Besok RKUHP Disahkan, Pemerintah Persilakan Masyarakat Tempuh Uji Materi ke MK
Utama

Besok RKUHP Disahkan, Pemerintah Persilakan Masyarakat Tempuh Uji Materi ke MK

Jimly menyarankan publik menerima pengesahan RKUHP menjadi UU. Menerima pengesahan menjadi UU tidak berarti berhenti mengkritisi materi RUU KUHP bila disahkan menjadi UU.

Oleh:
Rofiq Hidayat
Bacaan 4 Menit

“Sudah terima saja dulu sambil kritisisme kita jangan berhenti. Kalau ada pasal-pasal (dinilai) tidak adil, ya diajukan kepada Mahkamah Konstitusi,” ujarnya.

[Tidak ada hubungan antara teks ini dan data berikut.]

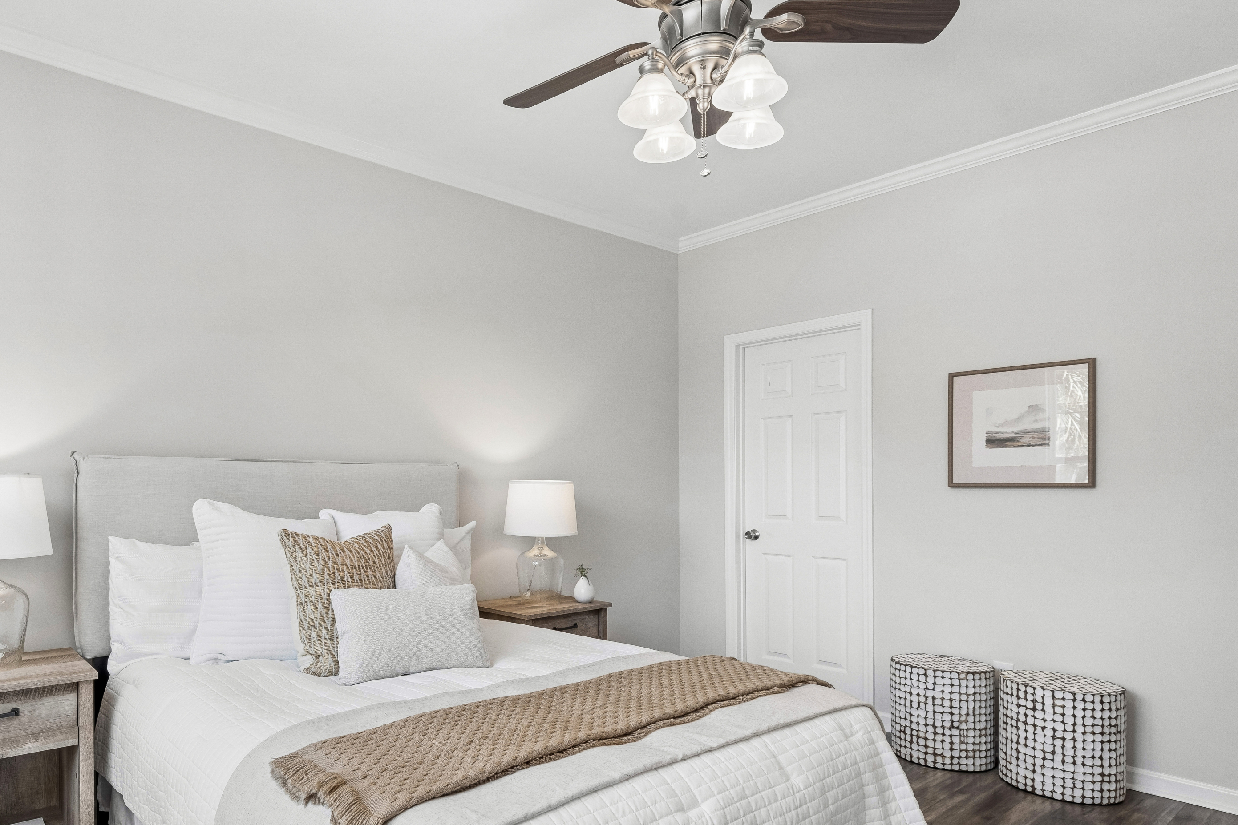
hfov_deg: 77.0
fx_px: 757
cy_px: 491
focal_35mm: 22
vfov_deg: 56.8
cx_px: 457
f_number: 7.1
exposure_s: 1/40
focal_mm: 17
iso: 400
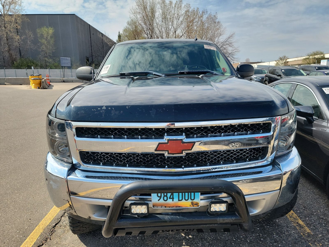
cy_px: 124
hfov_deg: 71.6
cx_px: 164
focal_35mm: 24
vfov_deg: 56.8
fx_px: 228
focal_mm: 6.7
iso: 50
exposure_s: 1/660
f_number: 1.8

Bagi anggota DPD ini, RKUHP berstatus mendesak agar disahkan menjadi UU terlebih dulu. Sebab, KUHP peninggalan kolonial Belanda yang digunakan selama ini tak lagi relevan dengan perkembangan hukum dan dinamika masyarakat. Meskipun demikian, ia sepakat rumusan materi RKUHP dinilai masih belum sempurna. Tapi, seiring berjalannya waktu bakal terdapat beragam masukan masyarakat terkait penerapan KUHP baru yang nantinya bisa diperbaiki.   

Sederet pasal bermasalah

Sementara di luar Gedung DPR terdapat elemen masyarakat yang melakukan aksi unjuk rasa penolakan terhadap RKUHP. Masyarakat yang terdiri dari sejumlah lintas komunitas yang tergabung dalam Aliansi Nasional Reformasi KUHP mengelar aksi simbolik tabur bunga dan membakar kitab RKUHP di depan gedung DPR sebagai tanda atas kematian demokrasi di Indonesia.

“Aksi ini dilakukan setelah Pemerintah dan DPR berencana mengesahkan RKHP dalam rapat paripurna yang diselenggarakan pada Selasa 6 Desember 2022. Padahal aturan ini ditolak oleh masyarakat,” ujar Direktur Eksekutif LBH Jakarta, Citra Refarendum melalui keterangan tertulisnya.

Menurutnya, RKUHP menjadi produk hukum hasil dari DPR bersama pemerintah. Sayangnya, draf RKUHP yang bakal disahkan menjadi UU dinilai masih memuat sederet pasal bermasalah yang selama ini ditentang oleh publik. Pasal-pasal bermasalah tersebut berpotensi membawa masyarakat Indonesia masuk ke masa penjajahan oleh pemerintah sendiri.

Citra menuturkan berdasarkan pantauan sementara Aliansi Nasional Reformasi KUHP, pasal-pasal yang terkandung dalam draf akhir RKUHP masih memuat pasal-pasal anti demokrasi, melanggengkan korupsi di Indonesia, membungkam kebebasan pers. Kemudian, menghambat kebebasan akademik, mengatur ruang privat masyarakat, diskriminatif terhadap perempuan dan kelompok marginal, mengancam keberadaan masyarakat adat, dan memiskinkan rakyat.

“Aturan ini lagi-lagi menjadi aturan yang tajam ke bawah, tumpul ke atas karena mempersulit jeratan pada korporasi jahat yang melanggar hak masyarakat dan pekerja,” ujarnya.

Sementara Wakil Ketua DPR Sufmi Dasco Ahmad mengatakan masih adanya penolakan masyarakat terhadap RKUHP merupakan hak konstitusional warga negara dalam berdemokrasi. Apalagi melakukan unjuk rasa dalam menyampaikan pendapatnya dijamin oleh UU. Tapi pastinya, RKUHP telah melewati berbagai proses dari tahap penyusunan, pembahasan, sosialisasi dan dialog publik terhadap sejumlah pasal yang dipandang kontrovesial.

Menurutnya, RKUHP bentukan pemerintah bersama DPR tak dapat memuaskan seluruh elemen masyarakat. Meski demikian, nasib RKUHP harus diambil keputusan untuk disetujui dan disahkan menjadi UU dalam rapat paripurna sebagai forum tertinggi pengambilan keputusan tingkat II. “Karena sudah disetujui dalam tingkat I, saya pikir itu sudah selesai di DPR,” katanya.